L’optimisme technologique ignore aussi l’effet rebond lié au progrès technique, théorisé par l’économiste britannique William Stanley Jevons dès 1865. Sans régulation, une innovation entraîne une augmentation de la consommation. « A chaque fois qu’on a voulu substituer une énergie à une autre, par exemple le pétrole et l’électricité au charbon, elles se sont additionnées », rappelle l’historien François Jarrige.

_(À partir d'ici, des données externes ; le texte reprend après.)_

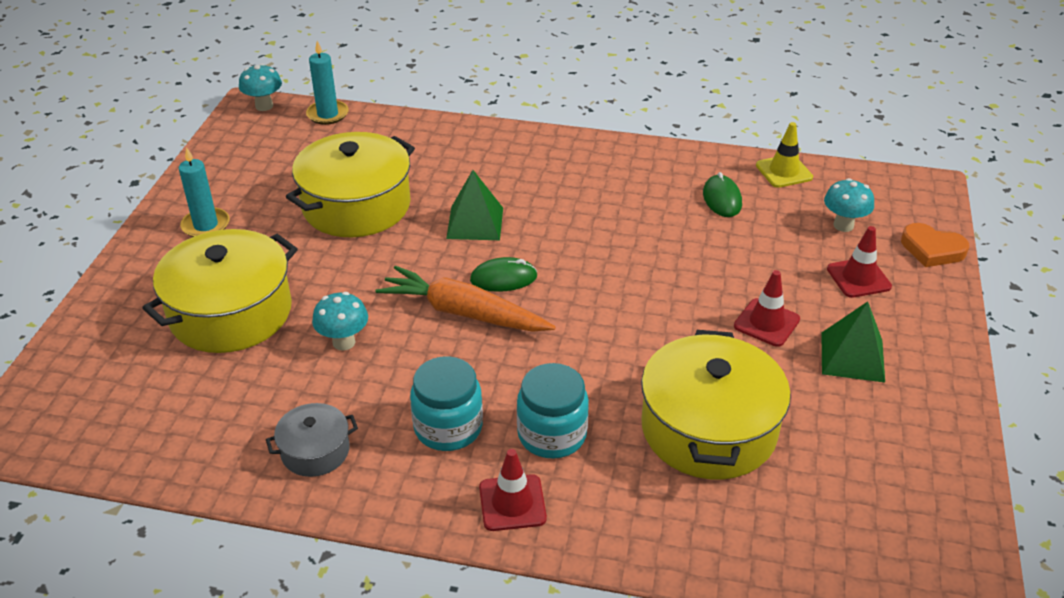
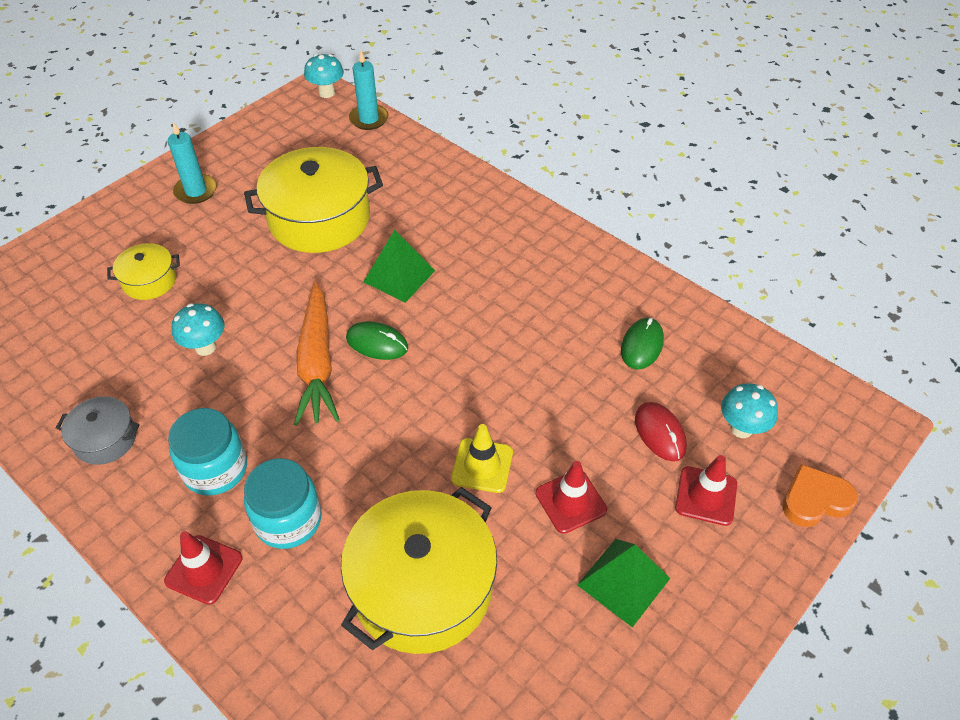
camera: 30 degrees right, 10 degrees up
yellow pot [142,229,298,353] -> yellow pot [107,243,180,300], size x0.50
orange carrot [375,266,556,332] -> orange carrot turned 150 degrees counterclockwise [294,282,340,426]
yellow traffic cone [756,122,813,188] -> yellow traffic cone moved to [451,424,513,493]
orange heart [901,223,969,267] -> orange heart turned 105 degrees clockwise [782,464,858,527]
none -> red mouse [635,402,687,461]

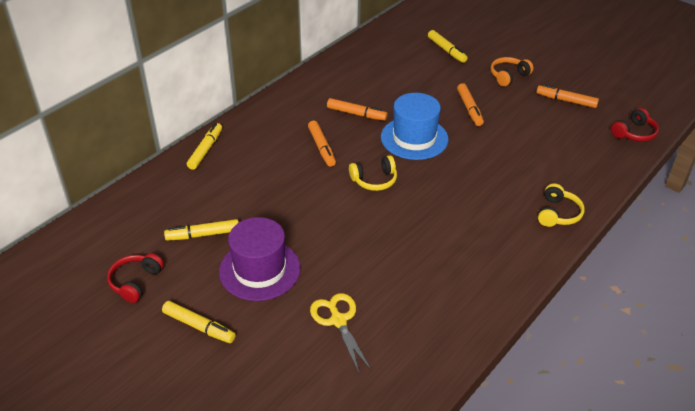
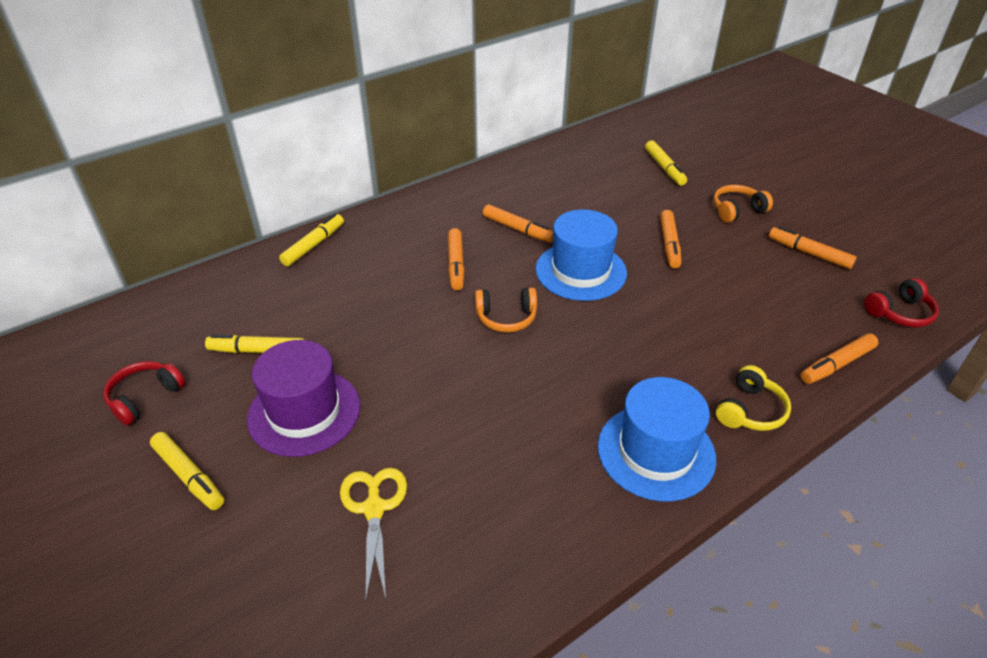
camera: 15 degrees right, 0 degrees up
yellow headphones [349,155,397,191] -> orange headphones [475,287,537,332]
none -> blue hat [598,377,716,501]
none -> orange marker [800,333,879,384]

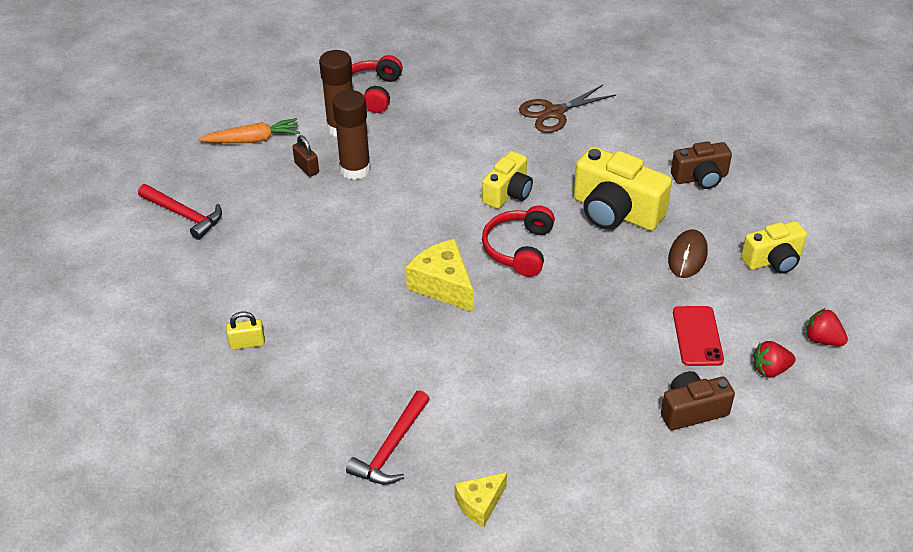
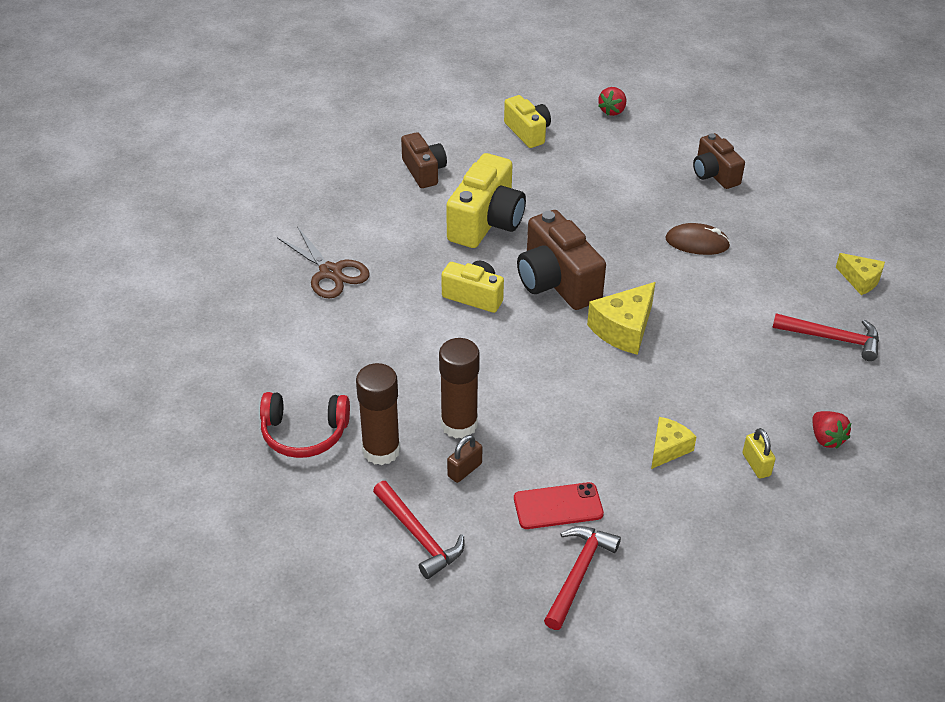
camera: 100 degrees left, 0 degrees up
orange carrot [199,118,300,143] -> red hammer [373,481,465,579]
red headphones [482,205,555,277] -> brown camera [517,210,606,310]
brown mouse [668,229,708,278] -> brown mouse moved to [665,223,730,255]
red phone [673,306,724,366] -> red phone moved to [514,482,604,529]
red strawberry [753,341,796,378] -> red strawberry moved to [812,411,851,449]
none -> yellow cheese [651,417,697,469]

Le technosolutionnisme appartient aux « mythologies écologiques propagées pour que rien ne change », affirme le géographe Renaud Duterme dans Nos mythologies écologiques (Les Liens qui libèrent, 2022), et peut s’apparenter, de ce fait, à une forme de climatoscepticisme. A quoi bon limiter nos consommations si une rupture technologique va bientôt nous sauver ? Tabler sur les véhicules électriques est un bon moyen de ne pas questionner nos mobilités, comme miser sur les robots et les capteurs agricoles évite d’interroger notre modèle d’agriculture, tout en assurant de nouveaux marchés à l’industrie. En dépolitisant les réponses à apporter aux crises, cette quête sans fin est aussi une façon de contourner le débat démocratique sur la façon de les affronter.